While talking my dad the other day he recommended a book that he had heard talked about on one of the radio stations he listens to. He recommended I read it and wanted to know what I thought about it. The book is called Jesus on Trial: A Lawyer Affirms the Truth of the Gospel by David Limbaugh. I went to the public library after talking with my dad and put it on hold. The title intrigued me but might be a tiny bit misleading.
There is a lot I could say about this book and I don’t know where to begin. Part of the reason I will have difficulty looking at this from a certain standpoint is because I am a seminary student. I don’t think it is really written for us, but I will share my thoughts on it anyway. Before I do I want to highlight a quote that I wrote down from it. Throughout most of the book I already had been exposed to much of what he was asserting and due to this I had trouble engaging with it as much as I would have liked. However, this following quote is something I enjoyed being reminded of:
“because the Bible consists of so many individual books written over such a long time, in different languages, by so many authors who mostly didn’t know each other and were sometimes even from different continents, it’s amazing that any kind of coherence and ongoing strategy could be possible.”
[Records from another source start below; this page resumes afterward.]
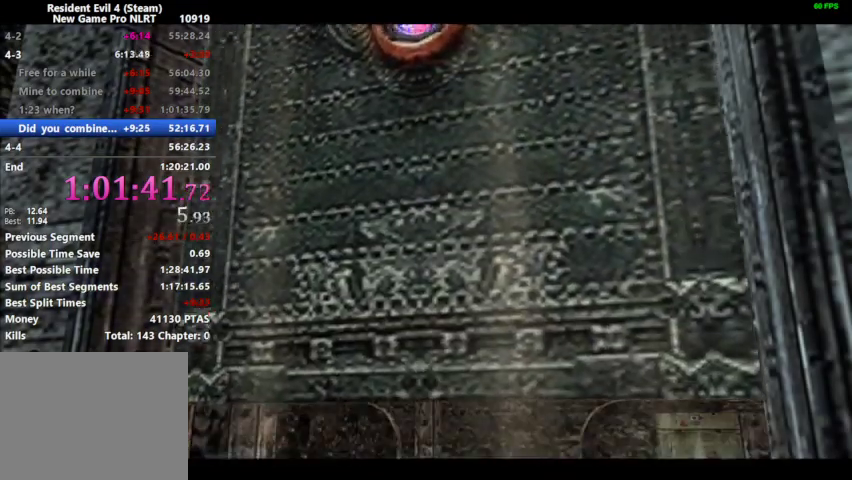
{"buttons": ["DPAD_UP", "DPAD_RIGHT"], "right_stick": "center", "events": [[200, "DPAD_UP", "down"], [233, "DPAD_RIGHT", "down"]]}
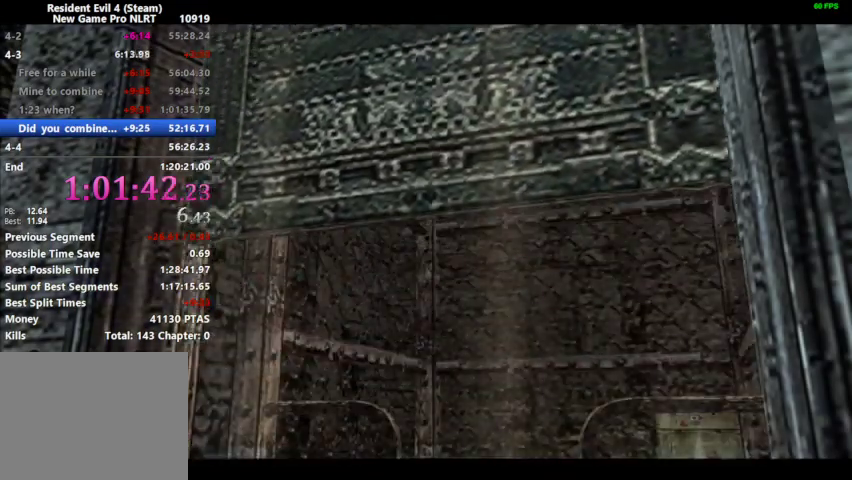
{"buttons": ["DPAD_UP", "DPAD_RIGHT"], "right_stick": "center", "events": []}
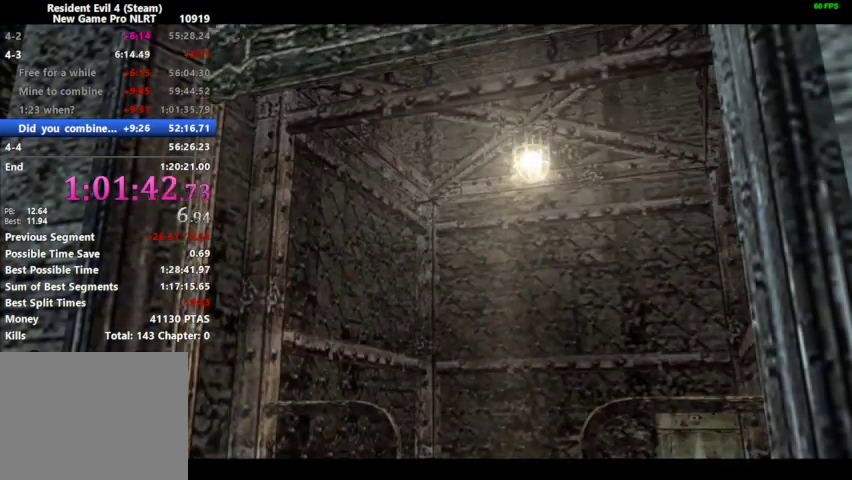
{"buttons": ["SQUARE", "DPAD_UP", "DPAD_RIGHT"], "right_stick": "center", "events": [[133, "SQUARE", "down"], [167, "SQUARE", "up"], [500, "SQUARE", "down"]]}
This refilled me with awe at the vastness and the amazing quality of the Bible.
Now for the review.
Overall I was mixed on the book. As I began the book I found it enjoyable. There were a few stories of modern-day events and I appreciated these wishing for more but sad when I realized this would not be the case. Scripture was quoted a lot and this I appreciated, but so much of it felt like I was back in some of my seminary classes and I would start to gloss over the words. Near the middle of the book I almost gave up reading it because it had become uninteresting.
I called my dad to update him on my thoughts. My one problem at this point was that he was writing all his research based on the assumption that one took the Bible as a legitimate document. However, at this point in the book (at least 170 pages in) he had ceased to address this issue. I was pleased to see that this issue was addressed and enjoyed the evidence he gave for it. Part of the reason is because I had just heard a guest lecture about Sennacherib and the Assyrians documentation of their exploits written on Pillar 8. Once again I felt gripped by the subject matter, only to lose it again a chapter or so later. Overall the book is decent. It is well researched and looks to the claims and evidence of many others.
If you want an idea of what seminary can be like then read this book.